Uses and Disclosures with Neither Consent nor Authorization

Dr. Goldberg may use or disclose PHI without your consent or authorization in the following circumstances:

  • If a therapist has reason to suspect that a child or an adult is abused or neglected or exploited, the therapist is required by law to report the matter immediately to the Department of Welfare or Social Services
  • The Board of Psychology and the Board of Social Work have the power, when necessary, to subpoena relevant records. 
  • If in a court proceeding, a request is made for information about your diagnosis and treatment and the records thereof, such information is privileged under state law, and Dr. Goldberg will not release information without the written authorization of you or your legal representative, or a subpoena.  However, if you move to quash (block) the subpoena, Dr. Goldberg is required to place said records in a sealed envelope and provides them to the clerk of court so that the court can determine whether the records should be released.  The privilege does not apply when you are being evaluated for a third party or where the evaluation is court ordered.  You will be informed in advance if this is the case. 
  • If a client communicates a specific and immediate threat to cause serious bodily injury or death, to an identified or to an identifiable person, and the therapist believes the client has the intent and ability to carry out that threat, the therapist must take steps to protect third parties.  These precautions may include (1) warning the potential victim(s), or the parent or guardian of the potential victim(s), if under age 18 or (2) notifying a law enforcement officer. 
  • If you file a worker’s compensation claim Dr. Goldberg is required by law, upon request, to submit your relevant mental health information to you, your employer, the insurer, or a certified rehabilitation provider.

Patient’s Rights:

  • You have the right to request restrictions on certain uses and disclosures of protected health information about you.  However, Dr. Goldberg is not required to agree to a restriction which you request. 
  • You have the right to request and receive confidential communications of PHI by alternative means and at alternative locations.  Upon your request, we will send your bills to another address.
  • You have the right to inspect or obtain a copy of PHI and psychotherapy notes as long as the PHI is maintained in the record.  Dr. Goldberg may deny your access to PHI under certain conditions but in some cases you may have this decision reviewed.  On your request, your therapist will discuss with you the details of the request and denial process. 
  • You have the right to request an amendment of PHI for as long as the PHI is maintained in the record.  Dr. Goldberg may deny your request.  Your therapist can discuss with you the details of the amendment process. 
  • You generally have the right to receive an accounting of disclosures of PHI for which you have not provided consent.  On your request, your therapist will discuss with you the details of the accounting process. 
  • You have the right to obtain a paper copy of this notice upon request, even if you have agreed to receive it electronically. 
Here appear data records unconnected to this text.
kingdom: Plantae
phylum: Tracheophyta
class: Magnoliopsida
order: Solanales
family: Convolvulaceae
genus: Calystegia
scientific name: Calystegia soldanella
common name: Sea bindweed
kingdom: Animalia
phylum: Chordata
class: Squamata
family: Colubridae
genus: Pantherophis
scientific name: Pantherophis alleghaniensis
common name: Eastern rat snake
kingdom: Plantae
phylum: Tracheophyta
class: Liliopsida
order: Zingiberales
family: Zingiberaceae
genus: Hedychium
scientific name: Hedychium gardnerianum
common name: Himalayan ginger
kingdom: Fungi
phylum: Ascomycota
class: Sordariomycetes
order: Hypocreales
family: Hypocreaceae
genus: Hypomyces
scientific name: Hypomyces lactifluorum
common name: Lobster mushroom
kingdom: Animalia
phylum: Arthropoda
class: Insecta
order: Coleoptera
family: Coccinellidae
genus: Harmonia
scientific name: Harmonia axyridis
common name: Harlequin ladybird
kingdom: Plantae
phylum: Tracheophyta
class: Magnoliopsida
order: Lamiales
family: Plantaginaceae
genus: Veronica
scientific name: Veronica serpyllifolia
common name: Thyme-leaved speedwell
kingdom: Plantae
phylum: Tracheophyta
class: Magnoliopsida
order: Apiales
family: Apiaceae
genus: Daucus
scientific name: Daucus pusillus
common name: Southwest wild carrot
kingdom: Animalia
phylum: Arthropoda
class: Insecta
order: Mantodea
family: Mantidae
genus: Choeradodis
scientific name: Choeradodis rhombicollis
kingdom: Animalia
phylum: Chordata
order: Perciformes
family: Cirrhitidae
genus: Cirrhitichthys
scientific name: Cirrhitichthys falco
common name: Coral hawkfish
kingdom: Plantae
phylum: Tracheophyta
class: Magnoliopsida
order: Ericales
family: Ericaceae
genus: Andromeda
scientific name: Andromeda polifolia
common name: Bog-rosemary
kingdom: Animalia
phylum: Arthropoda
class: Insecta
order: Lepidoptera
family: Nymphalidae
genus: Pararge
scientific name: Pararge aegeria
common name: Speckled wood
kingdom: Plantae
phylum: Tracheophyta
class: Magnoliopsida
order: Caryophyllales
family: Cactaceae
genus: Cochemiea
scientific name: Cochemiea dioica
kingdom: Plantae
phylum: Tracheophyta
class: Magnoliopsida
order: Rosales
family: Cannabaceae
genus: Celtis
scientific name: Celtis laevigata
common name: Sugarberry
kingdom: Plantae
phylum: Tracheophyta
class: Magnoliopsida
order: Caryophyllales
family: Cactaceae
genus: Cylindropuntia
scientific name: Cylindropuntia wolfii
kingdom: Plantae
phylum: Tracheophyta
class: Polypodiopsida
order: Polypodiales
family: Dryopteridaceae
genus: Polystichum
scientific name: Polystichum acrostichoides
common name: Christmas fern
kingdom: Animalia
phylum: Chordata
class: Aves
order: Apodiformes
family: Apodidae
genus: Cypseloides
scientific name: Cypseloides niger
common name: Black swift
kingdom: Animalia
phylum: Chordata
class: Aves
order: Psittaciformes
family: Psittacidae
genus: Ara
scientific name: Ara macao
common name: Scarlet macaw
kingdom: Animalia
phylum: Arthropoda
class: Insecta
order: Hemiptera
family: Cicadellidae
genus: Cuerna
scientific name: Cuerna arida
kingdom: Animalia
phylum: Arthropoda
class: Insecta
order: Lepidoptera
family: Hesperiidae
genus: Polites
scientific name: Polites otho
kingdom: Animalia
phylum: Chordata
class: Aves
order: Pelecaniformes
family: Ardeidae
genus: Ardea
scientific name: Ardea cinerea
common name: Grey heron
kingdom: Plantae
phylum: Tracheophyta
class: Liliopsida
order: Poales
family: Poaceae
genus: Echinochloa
This notice is effective as of April 14, 2003 and Dr. Goldberg is required to abide by the terms of the Notice of Privacy Practices currently in effect.  We reserve the right to change the terms of our Notice of Privacy Practices and to make the new notice provisions effective for all protected health information that we maintain.  We will post and you may request a written copy of a revised Notice of Privacy Practices from this office. 

If you feel that your privacy protections have been violated you have the right to file a written complaint with our office or with the Department of Health & Health & Human Services, Office of Civil Rights, about violations of the provisions of this notice or the policies and procedures of our office.